5.5.1 Impacts from Design-Basis Accidents

The environmental impacts of postulated accidents were evaluated for the license renewal period in GEIS Chapter 5. All plants have had a previous evaluation of the environmental impacts of design-basis accidents. In addition, the licensee will be required to maintain acceptable design and performance criteria throughout the renewal period. Therefore, the calculated releases from design-basis accidents would not be expected to change. Since the consequences of these events are evaluated for the hypothetical maximally exposed individual at the time of licensing, changes in the plant environment will not affect these evaluations. Therefore, the staff concludes that the environmental impacts of design-basis accidents are of small significance for all plants. Because the environmental impacts of design basis accidents are of small significance and because additional measures to reduce such impacts would be costly, the staff concludes that no mitigation measures beyond those implemented during the current term license would be warranted. This is a Category 1 issue.

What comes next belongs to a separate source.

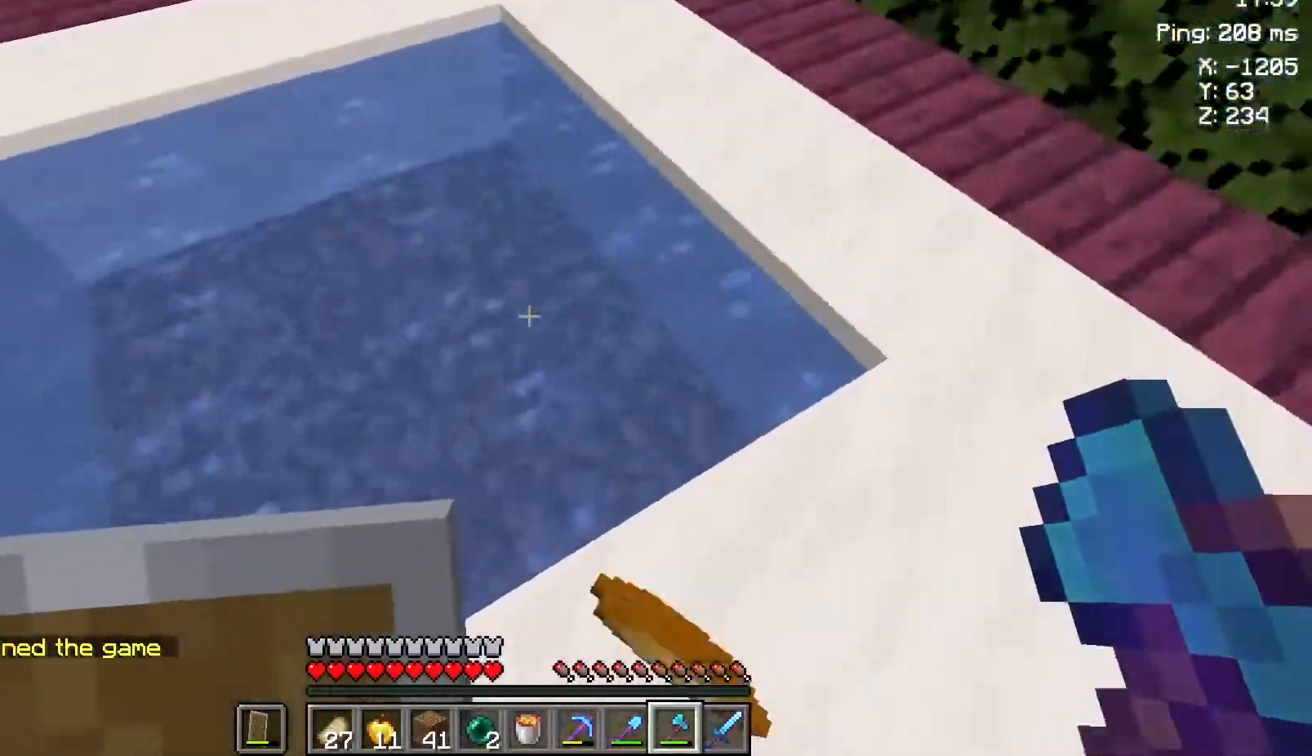
{"keys": ["w"], "mouse": [], "events": [[383, "w", "down"]]}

5.5.2 Impacts from Severe Accidents

5.5.2.1 Atmospheric Releases

The evaluation of health and dose effects caused by atmospheric releases used a prediction process to identify those plant sites that are bounded by existing analyses. Existing analyses represent only a subset of operating plants. A particular portion of this subset, specifically those plants having severe accident analyses in their respective FESs, was used in this evaluation. EI (which is a function of population and wind direction), in conjunction with the FES severe accident analyses, was then used to develop a means to predict consequences for all plants. Average values and 95 percent UCB values were estimated. Table 5.6 provides the results of this prediction process.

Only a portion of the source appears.